- ACTIVITY
What are the lines from the top of the entries through the one with "- gross tumour volume including"? Write them out exactly, with no pictures.

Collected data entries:
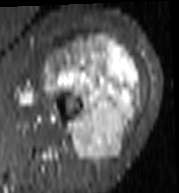
MRI of an extremity soft-tissue mass, one axial slice; slice 64 of 103 in the series (ordered by position); STIR; MR volume resampled by the dataset authors to the PET/CT grid (not the native acquisition matrix); 3.27 mm slice thickness; 179 × 193 image matrix, field of view 175 × 188 mm. Female patient. From the clinical record (not read from this slice): histological type: undifferentiated – high grade; grade: high; site of the primary tumour: left thigh.
Outlined on this slice (expert contour drawn on MRI and transferred to this co-registered scan by the dataset authors):
- gross tumour volume including surrounding oedema: bounding box (x1, y1, x2, y2) in pixels: (43, 35, 142, 164)
- gross tumour volume (mass): (43, 35, 142, 164)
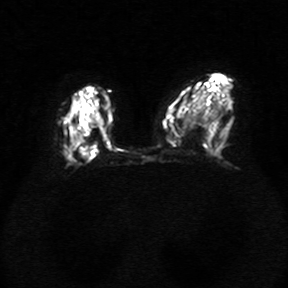
Breast MRI, one axial slice. Position 15 of 34 along the scan axis. Diffusion-weighted series; image 2 of 4 stored at this slice position (different b-values; order by instance number). 1.5 T. 5 mm slice thickness. 288 × 288 image matrix, field of view 340 × 340 mm. Female patient.
Structures marked on this image (expert manual segmentation):
- tumour on diffusion-weighted imaging: box from (x=68, y=136) to (x=91, y=160) px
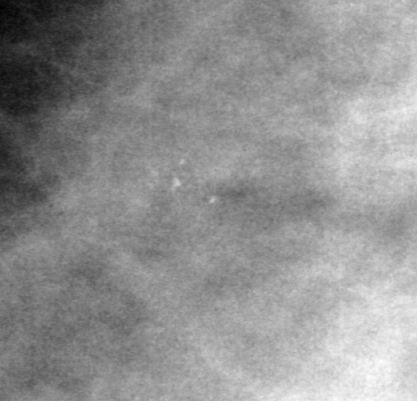
Region of interest cut from a scanned film mammogram (one marked finding), left breast, CC view.
- Finding: calcifications, morphology pleomorphic, distribution clustered; BI-RADS assessment category 4; pathology result (as recorded, not read from the image): benign.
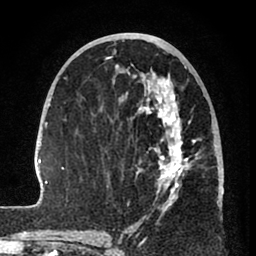
Breast MRI (dynamic contrast-enhanced), one axial slice; position 37 of 80 along the scan axis; cropped to one breast; dynamic contrast-enhanced series, time point 2 of 8 at this slice position (early post-contrast); 1.5 T; TE 2.6 ms, TR 6 ms; 256 × 256 image matrix. Female patient.
Structures marked on this image (semi-automatically segmented with operator editing):
- enhancing-tissue mask used for the functional tumour volume (all voxels passing the contrast-enhancement thresholds inside the analysis volume; usually the tumour): bounding box <32,56,224,241> (left, top, right, bottom; pixels)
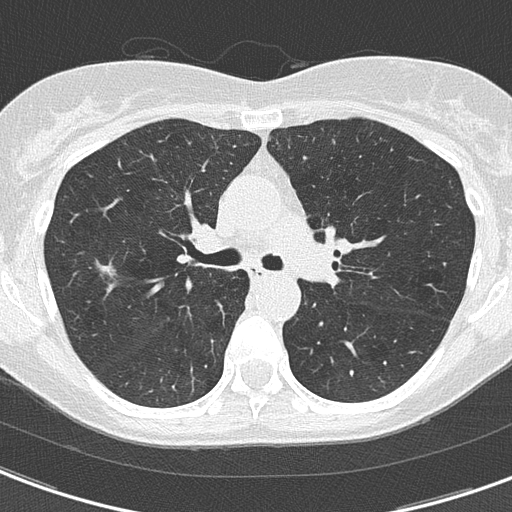
Low-dose screening chest CT, axial slice; second annual screen; lung window (W 1500 / L -600 HU); slice 57 of 156 in the series; 512 × 512 image matrix. Female participant, aged 59 years at enrolment. Current smoker at enrolment.
• Expert-annotated lung lesion, bounding box <81,250,138,293> (left, top, right, bottom; pixels).
• The exam's reader record, not a measurement of the box and not confirmed to be the same lesion: non-calcified nodule or mass ≥4 mm, right upper lobe, 7 × 6 mm, poorly defined margins, ground glass attenuation, pre-existing on the prior screen: yes; interval growth: no.
• Lung cancer was diagnosed 454 days after this screen: bronchiolo-alveolar adenocarcinoma, NOS, right upper lobe, well differentiated (G1), stage IA (AJCC 6th edition), 4 mm at pathology.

- COMPLETED TASK
MRI of an extremity soft-tissue mass, one axial slice; slice 64 of 103 in the series (ordered by position); STIR; MR volume resampled by the dataset authors to the PET/CT grid (not the native acquisition matrix); 3.27 mm slice thickness; 179 × 193 image matrix, field of view 175 × 188 mm. Female patient. From the clinical record (not read from this slice): histological type: undifferentiated – high grade; grade: high; site of the primary tumour: left thigh.
Outlined on this slice (expert contour drawn on MRI and transferred to this co-registered scan by the dataset authors):
- gross tumour volume including surrounding oedema: bounding box (x1, y1, x2, y2) in pixels: (43, 35, 142, 164)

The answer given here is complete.